Alaska Autumn
- Leah Marie Cumiskey
- Jan 18, 2021
- 1 min read

I woke up this morning with images of Alaska in the Autumn flickering in my brain. Canary yellow foliage reflected in a milky green lake. Thatches of amber-hued leaves glowing atop tall, slender trees. Fields set ablaze with stalks of crimson fireweed.

I loved the way Alaska looked in Autumn, painted in vibrant colors that could have only come from God's palette. Some crisp mornings, before the sun had chased away the chill, I would grab my camera, hop in the car, and drive around snapping shots of the masterpiece unfolding before me.
I always felt a strange melange of emotions: awe and elation to be witnessing such beauty and sadness in realizing it would soon end.
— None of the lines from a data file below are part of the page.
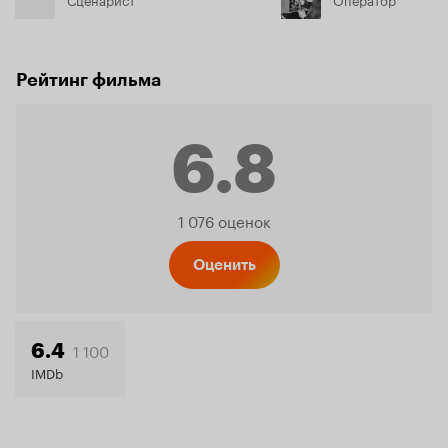
Рейтинг фильма
6.8
Рейтинг
1 076 оценок
Кинопо
Оценить
6.8
1 100
6.4
IMDb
I would look at the world around me and feel an impending sense of gloom, as the termination dust crept further down the mountains signaling winter's approach.
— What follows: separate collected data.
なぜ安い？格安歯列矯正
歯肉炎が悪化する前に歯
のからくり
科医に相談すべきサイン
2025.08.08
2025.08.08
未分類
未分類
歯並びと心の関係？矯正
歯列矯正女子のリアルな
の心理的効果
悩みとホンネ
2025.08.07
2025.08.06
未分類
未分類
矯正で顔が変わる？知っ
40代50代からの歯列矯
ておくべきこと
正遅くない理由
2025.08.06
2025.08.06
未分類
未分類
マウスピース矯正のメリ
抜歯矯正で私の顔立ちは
I don't know why I woke up this morning thinking about Alaska in the Autumn. I did not enjoy my time in that barren wasteland (devoid of sunshine and shopping malls). For me, Alaska came to be a place of cold, dark, loneliness. It is a place I associate with hardship and misery.
And yet...images of Alaska in the Autumn continue to play in my mind like a favorite movie, flickering on a screen somewhere deep in my brain. Memories are like that, though, aren't they? They flicker to life without warning, forcing you to play and replay a scene you have viewed many times before.